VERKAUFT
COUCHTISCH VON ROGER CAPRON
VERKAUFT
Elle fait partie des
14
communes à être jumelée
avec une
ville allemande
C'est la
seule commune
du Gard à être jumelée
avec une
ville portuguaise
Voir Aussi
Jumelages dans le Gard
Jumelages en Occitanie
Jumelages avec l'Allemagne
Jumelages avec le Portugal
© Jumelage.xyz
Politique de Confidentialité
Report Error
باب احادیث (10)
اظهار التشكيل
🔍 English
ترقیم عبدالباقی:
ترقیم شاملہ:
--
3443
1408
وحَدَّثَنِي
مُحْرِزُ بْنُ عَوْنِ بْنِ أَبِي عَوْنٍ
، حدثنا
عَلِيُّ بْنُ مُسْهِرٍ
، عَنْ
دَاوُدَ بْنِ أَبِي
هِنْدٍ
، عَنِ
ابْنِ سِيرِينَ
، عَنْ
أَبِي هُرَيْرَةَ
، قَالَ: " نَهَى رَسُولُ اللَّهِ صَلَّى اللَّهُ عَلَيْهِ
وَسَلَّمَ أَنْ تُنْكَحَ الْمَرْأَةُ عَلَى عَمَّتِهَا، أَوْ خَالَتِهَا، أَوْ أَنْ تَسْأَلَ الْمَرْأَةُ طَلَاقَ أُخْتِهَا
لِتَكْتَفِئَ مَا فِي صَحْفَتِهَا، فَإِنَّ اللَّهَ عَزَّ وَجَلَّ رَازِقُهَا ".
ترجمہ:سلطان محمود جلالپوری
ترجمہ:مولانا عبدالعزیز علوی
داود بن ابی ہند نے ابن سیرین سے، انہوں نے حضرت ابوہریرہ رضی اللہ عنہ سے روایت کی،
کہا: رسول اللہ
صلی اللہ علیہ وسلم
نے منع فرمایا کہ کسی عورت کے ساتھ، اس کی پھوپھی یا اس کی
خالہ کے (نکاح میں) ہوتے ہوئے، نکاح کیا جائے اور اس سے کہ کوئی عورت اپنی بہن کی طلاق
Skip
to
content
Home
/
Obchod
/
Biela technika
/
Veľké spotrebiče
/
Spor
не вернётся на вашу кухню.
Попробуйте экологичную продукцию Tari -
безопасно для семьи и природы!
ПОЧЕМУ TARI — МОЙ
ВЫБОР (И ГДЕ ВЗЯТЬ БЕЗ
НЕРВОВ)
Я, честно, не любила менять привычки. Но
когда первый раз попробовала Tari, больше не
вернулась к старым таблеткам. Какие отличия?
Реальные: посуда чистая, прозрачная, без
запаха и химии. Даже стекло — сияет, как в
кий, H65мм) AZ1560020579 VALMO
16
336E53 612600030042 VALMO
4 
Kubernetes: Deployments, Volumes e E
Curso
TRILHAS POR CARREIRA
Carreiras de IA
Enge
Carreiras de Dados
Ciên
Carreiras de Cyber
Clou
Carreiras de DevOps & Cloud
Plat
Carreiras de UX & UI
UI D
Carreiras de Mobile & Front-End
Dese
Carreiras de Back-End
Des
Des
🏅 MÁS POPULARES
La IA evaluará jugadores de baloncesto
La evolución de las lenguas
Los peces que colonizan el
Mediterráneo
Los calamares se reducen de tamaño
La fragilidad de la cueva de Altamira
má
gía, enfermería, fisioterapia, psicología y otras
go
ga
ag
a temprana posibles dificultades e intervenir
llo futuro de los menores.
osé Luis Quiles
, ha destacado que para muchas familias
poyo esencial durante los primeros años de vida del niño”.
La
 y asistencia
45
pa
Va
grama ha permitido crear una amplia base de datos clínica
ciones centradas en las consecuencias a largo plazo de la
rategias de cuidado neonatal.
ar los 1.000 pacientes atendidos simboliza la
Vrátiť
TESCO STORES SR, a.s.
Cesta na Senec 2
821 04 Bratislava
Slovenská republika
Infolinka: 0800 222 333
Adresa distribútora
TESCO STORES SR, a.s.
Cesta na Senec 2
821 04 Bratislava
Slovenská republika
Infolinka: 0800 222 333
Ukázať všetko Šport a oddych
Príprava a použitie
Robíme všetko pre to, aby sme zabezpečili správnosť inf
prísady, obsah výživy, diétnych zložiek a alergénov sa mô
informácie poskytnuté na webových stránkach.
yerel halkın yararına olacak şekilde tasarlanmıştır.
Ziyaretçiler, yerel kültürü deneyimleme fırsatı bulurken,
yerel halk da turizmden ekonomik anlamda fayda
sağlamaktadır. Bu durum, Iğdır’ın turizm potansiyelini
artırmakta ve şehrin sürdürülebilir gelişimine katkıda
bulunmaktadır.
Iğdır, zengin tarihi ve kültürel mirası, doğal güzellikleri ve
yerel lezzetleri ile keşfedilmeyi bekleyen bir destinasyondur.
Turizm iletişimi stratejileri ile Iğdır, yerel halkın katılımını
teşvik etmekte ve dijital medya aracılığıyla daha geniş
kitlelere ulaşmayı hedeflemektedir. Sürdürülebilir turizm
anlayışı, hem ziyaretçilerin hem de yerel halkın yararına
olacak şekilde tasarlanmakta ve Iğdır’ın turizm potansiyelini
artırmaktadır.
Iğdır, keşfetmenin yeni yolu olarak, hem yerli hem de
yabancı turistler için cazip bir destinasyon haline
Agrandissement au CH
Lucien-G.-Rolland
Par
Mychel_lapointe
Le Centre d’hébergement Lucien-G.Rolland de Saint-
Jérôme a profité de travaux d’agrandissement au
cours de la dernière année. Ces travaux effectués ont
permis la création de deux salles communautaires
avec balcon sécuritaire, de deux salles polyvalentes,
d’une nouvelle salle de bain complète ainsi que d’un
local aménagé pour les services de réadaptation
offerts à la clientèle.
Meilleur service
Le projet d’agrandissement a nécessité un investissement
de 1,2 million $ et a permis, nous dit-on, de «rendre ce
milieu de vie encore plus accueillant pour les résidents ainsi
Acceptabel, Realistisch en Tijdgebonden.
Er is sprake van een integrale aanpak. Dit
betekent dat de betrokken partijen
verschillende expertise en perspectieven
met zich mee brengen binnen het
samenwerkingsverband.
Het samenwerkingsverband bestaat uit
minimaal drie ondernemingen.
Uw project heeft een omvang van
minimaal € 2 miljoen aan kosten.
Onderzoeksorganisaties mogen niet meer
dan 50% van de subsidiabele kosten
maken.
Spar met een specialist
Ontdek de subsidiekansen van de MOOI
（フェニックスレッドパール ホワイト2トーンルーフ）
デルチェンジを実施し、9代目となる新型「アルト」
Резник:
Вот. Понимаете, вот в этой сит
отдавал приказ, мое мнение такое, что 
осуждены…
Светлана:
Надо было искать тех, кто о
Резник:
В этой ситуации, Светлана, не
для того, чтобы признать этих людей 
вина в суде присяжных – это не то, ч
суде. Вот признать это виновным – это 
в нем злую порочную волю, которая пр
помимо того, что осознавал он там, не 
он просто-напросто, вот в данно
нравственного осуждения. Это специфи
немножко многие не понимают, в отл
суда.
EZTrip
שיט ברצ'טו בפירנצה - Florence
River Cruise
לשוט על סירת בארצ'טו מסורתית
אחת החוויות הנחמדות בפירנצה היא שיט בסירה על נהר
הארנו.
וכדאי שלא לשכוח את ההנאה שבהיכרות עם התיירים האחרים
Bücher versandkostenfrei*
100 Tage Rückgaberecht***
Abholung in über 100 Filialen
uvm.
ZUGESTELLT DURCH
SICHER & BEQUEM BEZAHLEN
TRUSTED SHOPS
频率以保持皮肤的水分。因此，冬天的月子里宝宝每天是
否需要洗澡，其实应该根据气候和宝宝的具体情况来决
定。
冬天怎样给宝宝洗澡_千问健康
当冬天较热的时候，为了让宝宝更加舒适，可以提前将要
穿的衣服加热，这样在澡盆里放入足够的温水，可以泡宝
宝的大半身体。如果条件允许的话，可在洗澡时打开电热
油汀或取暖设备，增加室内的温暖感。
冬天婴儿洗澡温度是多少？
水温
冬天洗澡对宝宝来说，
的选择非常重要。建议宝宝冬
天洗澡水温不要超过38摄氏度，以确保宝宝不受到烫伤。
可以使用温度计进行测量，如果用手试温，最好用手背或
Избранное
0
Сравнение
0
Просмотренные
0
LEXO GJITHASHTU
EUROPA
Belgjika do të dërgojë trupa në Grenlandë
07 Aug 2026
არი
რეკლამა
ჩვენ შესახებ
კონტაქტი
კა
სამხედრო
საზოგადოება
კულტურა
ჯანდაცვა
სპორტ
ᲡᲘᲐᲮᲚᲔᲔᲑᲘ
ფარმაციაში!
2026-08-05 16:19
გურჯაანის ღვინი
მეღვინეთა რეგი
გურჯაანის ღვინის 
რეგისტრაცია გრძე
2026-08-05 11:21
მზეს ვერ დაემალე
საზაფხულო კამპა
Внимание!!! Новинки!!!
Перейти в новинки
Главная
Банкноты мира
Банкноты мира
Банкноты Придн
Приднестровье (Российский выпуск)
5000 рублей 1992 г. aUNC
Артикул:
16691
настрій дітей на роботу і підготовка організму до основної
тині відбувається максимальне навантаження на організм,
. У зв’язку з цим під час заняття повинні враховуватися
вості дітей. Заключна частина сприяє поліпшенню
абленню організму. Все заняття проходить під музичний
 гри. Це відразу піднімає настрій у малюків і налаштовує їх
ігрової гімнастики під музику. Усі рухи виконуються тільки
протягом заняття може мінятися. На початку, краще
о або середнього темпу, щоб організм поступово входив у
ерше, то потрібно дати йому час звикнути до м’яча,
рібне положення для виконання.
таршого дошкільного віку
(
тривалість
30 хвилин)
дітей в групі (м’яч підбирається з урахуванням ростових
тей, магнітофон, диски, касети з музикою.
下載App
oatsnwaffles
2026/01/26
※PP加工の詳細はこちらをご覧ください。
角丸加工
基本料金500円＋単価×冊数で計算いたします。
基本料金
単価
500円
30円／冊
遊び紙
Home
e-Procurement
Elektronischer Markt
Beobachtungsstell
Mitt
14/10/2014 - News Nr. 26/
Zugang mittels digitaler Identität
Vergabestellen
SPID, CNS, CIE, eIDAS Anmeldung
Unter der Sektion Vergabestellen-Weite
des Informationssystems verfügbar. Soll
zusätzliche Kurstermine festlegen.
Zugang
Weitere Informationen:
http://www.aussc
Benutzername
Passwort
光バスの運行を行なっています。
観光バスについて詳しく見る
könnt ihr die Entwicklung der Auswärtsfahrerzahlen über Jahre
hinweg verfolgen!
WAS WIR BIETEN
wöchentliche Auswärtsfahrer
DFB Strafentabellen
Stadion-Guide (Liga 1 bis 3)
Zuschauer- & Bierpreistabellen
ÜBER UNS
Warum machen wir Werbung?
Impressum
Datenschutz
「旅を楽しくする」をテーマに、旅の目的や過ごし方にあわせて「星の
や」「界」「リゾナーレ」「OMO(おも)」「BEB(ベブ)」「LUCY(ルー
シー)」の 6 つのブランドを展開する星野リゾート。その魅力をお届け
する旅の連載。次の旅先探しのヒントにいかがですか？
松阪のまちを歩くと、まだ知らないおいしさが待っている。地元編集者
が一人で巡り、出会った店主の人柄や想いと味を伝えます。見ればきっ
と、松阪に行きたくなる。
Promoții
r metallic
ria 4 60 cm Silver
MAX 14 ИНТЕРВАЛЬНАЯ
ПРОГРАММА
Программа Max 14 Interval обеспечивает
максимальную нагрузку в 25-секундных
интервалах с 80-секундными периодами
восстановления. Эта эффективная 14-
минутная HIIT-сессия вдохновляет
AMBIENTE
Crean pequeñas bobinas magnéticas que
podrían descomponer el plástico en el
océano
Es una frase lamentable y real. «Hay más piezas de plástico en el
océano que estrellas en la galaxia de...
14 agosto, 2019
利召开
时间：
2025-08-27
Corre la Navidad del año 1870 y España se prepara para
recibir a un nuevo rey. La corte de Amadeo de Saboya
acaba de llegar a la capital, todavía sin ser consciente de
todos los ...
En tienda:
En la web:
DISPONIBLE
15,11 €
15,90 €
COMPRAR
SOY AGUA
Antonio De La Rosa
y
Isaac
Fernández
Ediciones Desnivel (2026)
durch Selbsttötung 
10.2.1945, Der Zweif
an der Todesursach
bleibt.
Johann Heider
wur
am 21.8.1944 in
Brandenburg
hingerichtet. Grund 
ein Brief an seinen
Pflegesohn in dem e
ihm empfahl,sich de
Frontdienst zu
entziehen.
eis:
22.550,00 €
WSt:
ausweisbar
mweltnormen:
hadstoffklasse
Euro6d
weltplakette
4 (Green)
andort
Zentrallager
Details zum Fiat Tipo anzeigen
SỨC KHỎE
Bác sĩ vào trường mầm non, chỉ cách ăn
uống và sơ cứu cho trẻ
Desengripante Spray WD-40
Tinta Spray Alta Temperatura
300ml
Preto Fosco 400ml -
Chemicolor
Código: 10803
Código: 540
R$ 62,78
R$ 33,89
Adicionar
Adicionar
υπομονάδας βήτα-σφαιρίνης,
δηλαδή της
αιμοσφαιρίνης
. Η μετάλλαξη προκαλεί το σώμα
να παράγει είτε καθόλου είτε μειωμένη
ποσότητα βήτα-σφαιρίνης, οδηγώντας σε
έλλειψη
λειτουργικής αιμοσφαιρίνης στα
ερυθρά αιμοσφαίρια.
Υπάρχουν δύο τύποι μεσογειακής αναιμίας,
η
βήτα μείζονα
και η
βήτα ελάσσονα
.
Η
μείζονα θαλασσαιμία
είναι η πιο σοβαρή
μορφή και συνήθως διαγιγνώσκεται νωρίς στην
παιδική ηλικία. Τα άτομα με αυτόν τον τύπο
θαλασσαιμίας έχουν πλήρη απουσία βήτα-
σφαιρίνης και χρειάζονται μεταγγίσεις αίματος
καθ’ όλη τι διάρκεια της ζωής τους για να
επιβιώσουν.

- - - -

Your goal> Reproduce without change the lines of the data from the very beginning through the line containing "باب احادیث (10)", including that final line.

Solution to the exercise>
VERKAUFT
COUCHTISCH VON ROGER CAPRON
VERKAUFT
Elle fait partie des
14
communes à être jumelée
avec une
ville allemande
C'est la
seule commune
du Gard à être jumelée
avec une
ville portuguaise
Voir Aussi
Jumelages dans le Gard
Jumelages en Occitanie
Jumelages avec l'Allemagne
Jumelages avec le Portugal
© Jumelage.xyz
Politique de Confidentialité
Report Error
باب احادیث (10)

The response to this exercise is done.